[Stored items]
____________
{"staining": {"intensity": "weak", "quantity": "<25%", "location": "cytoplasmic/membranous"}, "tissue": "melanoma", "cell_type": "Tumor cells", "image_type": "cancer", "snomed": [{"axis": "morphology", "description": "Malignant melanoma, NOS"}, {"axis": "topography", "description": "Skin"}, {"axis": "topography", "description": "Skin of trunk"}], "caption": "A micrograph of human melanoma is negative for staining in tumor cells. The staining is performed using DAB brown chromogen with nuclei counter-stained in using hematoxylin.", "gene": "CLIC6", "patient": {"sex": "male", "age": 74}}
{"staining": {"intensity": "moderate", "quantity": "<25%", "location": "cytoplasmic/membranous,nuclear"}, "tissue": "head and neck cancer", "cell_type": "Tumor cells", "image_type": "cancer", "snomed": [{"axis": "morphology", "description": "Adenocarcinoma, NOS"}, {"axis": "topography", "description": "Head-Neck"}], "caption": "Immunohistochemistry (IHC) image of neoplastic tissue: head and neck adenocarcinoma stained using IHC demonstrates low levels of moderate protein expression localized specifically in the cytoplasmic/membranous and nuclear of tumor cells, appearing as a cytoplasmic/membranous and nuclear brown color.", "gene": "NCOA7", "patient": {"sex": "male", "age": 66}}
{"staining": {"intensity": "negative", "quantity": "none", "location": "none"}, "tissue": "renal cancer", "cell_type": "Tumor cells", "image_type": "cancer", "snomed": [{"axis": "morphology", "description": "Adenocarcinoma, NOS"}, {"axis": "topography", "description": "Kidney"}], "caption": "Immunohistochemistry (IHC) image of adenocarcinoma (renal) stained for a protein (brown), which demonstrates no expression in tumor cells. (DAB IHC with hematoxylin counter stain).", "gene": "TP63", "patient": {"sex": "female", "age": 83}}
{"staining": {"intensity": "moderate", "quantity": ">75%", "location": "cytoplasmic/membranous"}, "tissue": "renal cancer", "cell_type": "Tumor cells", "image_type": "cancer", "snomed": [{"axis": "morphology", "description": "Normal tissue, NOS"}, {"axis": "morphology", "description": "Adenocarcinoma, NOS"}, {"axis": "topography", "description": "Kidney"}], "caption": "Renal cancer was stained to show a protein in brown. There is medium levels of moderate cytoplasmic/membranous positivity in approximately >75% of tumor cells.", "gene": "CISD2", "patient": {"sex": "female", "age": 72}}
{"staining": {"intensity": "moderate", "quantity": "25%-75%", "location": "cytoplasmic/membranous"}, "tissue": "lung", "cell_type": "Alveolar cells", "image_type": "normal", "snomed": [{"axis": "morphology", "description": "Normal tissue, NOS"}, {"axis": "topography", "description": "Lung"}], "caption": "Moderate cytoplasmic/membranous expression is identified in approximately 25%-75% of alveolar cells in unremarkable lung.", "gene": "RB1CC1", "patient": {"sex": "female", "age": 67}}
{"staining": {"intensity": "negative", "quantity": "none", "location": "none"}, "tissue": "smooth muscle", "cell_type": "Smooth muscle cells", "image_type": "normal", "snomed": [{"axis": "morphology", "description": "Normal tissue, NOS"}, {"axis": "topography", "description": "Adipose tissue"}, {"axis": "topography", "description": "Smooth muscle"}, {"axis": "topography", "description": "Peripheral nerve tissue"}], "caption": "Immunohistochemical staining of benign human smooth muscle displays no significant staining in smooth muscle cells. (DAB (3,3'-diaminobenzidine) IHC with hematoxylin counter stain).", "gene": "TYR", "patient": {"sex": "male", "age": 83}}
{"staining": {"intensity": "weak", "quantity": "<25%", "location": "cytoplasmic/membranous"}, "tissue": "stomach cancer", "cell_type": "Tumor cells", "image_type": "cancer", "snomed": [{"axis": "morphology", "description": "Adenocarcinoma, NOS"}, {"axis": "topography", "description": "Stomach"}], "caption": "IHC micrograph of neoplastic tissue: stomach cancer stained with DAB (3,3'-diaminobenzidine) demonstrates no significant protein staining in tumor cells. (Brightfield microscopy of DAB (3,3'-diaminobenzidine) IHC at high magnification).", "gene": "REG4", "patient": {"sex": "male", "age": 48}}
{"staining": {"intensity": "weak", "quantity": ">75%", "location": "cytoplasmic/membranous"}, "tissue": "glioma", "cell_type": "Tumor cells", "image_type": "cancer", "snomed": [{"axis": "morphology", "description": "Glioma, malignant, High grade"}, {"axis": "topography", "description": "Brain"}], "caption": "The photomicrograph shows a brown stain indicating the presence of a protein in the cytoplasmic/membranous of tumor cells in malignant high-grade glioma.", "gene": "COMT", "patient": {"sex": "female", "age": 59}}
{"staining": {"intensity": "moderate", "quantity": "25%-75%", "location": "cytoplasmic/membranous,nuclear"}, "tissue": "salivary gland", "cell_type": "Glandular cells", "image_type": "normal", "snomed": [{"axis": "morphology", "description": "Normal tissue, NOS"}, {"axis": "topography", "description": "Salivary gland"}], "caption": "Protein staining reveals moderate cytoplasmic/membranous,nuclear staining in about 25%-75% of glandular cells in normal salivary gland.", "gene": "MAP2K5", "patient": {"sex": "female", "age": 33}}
____________
*AIM OF THE TASK*.
This exercise requires that all of the entries be repeated exactly.

*RESPONSE*.
{"staining": {"intensity": "weak", "quantity": "<25%", "location": "cytoplasmic/membranous"}, "tissue": "melanoma", "cell_type": "Tumor cells", "image_type": "cancer", "snomed": [{"axis": "morphology", "description": "Malignant melanoma, NOS"}, {"axis": "topography", "description": "Skin"}, {"axis": "topography", "description": "Skin of trunk"}], "caption": "A micrograph of human melanoma is negative for staining in tumor cells. The staining is performed using DAB brown chromogen with nuclei counter-stained in using hematoxylin.", "gene": "CLIC6", "patient": {"sex": "male", "age": 74}}
{"staining": {"intensity": "moderate", "quantity": "<25%", "location": "cytoplasmic/membranous,nuclear"}, "tissue": "head and neck cancer", "cell_type": "Tumor cells", "image_type": "cancer", "snomed": [{"axis": "morphology", "description": "Adenocarcinoma, NOS"}, {"axis": "topography", "description": "Head-Neck"}], "caption": "Immunohistochemistry (IHC) image of neoplastic tissue: head and neck adenocarcinoma stained using IHC demonstrates low levels of moderate protein expression localized specifically in the cytoplasmic/membranous and nuclear of tumor cells, appearing as a cytoplasmic/membranous and nuclear brown color.", "gene": "NCOA7", "patient": {"sex": "male", "age": 66}}
{"staining": {"intensity": "negative", "quantity": "none", "location": "none"}, "tissue": "renal cancer", "cell_type": "Tumor cells", "image_type": "cancer", "snomed": [{"axis": "morphology", "description": "Adenocarcinoma, NOS"}, {"axis": "topography", "description": "Kidney"}], "caption": "Immunohistochemistry (IHC) image of adenocarcinoma (renal) stained for a protein (brown), which demonstrates no expression in tumor cells. (DAB IHC with hematoxylin counter stain).", "gene": "TP63", "patient": {"sex": "female", "age": 83}}
{"staining": {"intensity": "moderate", "quantity": ">75%", "location": "cytoplasmic/membranous"}, "tissue": "renal cancer", "cell_type": "Tumor cells", "image_type": "cancer", "snomed": [{"axis": "morphology", "description": "Normal tissue, NOS"}, {"axis": "morphology", "description": "Adenocarcinoma, NOS"}, {"axis": "topography", "description": "Kidney"}], "caption": "Renal cancer was stained to show a protein in brown. There is medium levels of moderate cytoplasmic/membranous positivity in approximately >75% of tumor cells.", "gene": "CISD2", "patient": {"sex": "female", "age": 72}}
{"staining": {"intensity": "moderate", "quantity": "25%-75%", "location": "cytoplasmic/membranous"}, "tissue": "lung", "cell_type": "Alveolar cells", "image_type": "normal", "snomed": [{"axis": "morphology", "description": "Normal tissue, NOS"}, {"axis": "topography", "description": "Lung"}], "caption": "Moderate cytoplasmic/membranous expression is identified in approximately 25%-75% of alveolar cells in unremarkable lung.", "gene": "RB1CC1", "patient": {"sex": "female", "age": 67}}
{"staining": {"intensity": "negative", "quantity": "none", "location": "none"}, "tissue": "smooth muscle", "cell_type": "Smooth muscle cells", "image_type": "normal", "snomed": [{"axis": "morphology", "description": "Normal tissue, NOS"}, {"axis": "topography", "description": "Adipose tissue"}, {"axis": "topography", "description": "Smooth muscle"}, {"axis": "topography", "description": "Peripheral nerve tissue"}], "caption": "Immunohistochemical staining of benign human smooth muscle displays no significant staining in smooth muscle cells. (DAB (3,3'-diaminobenzidine) IHC with hematoxylin counter stain).", "gene": "TYR", "patient": {"sex": "male", "age": 83}}
{"staining": {"intensity": "weak", "quantity": "<25%", "location": "cytoplasmic/membranous"}, "tissue": "stomach cancer", "cell_type": "Tumor cells", "image_type": "cancer", "snomed": [{"axis": "morphology", "description": "Adenocarcinoma, NOS"}, {"axis": "topography", "description": "Stomach"}], "caption": "IHC micrograph of neoplastic tissue: stomach cancer stained with DAB (3,3'-diaminobenzidine) demonstrates no significant protein staining in tumor cells. (Brightfield microscopy of DAB (3,3'-diaminobenzidine) IHC at high magnification).", "gene": "REG4", "patient": {"sex": "male", "age": 48}}
{"staining": {"intensity": "weak", "quantity": ">75%", "location": "cytoplasmic/membranous"}, "tissue": "glioma", "cell_type": "Tumor cells", "image_type": "cancer", "snomed": [{"axis": "morphology", "description": "Glioma, malignant, High grade"}, {"axis": "topography", "description": "Brain"}], "caption": "The photomicrograph shows a brown stain indicating the presence of a protein in the cytoplasmic/membranous of tumor cells in malignant high-grade glioma.", "gene": "COMT", "patient": {"sex": "female", "age": 59}}
{"staining": {"intensity": "moderate", "quantity": "25%-75%", "location": "cytoplasmic/membranous,nuclear"}, "tissue": "salivary gland", "cell_type": "Glandular cells", "image_type": "normal", "snomed": [{"axis": "morphology", "description": "Normal tissue, NOS"}, {"axis": "topography", "description": "Salivary gland"}], "caption": "Protein staining reveals moderate cytoplasmic/membranous,nuclear staining in about 25%-75% of glandular cells in normal salivary gland.", "gene": "MAP2K5", "patient": {"sex": "female", "age": 33}}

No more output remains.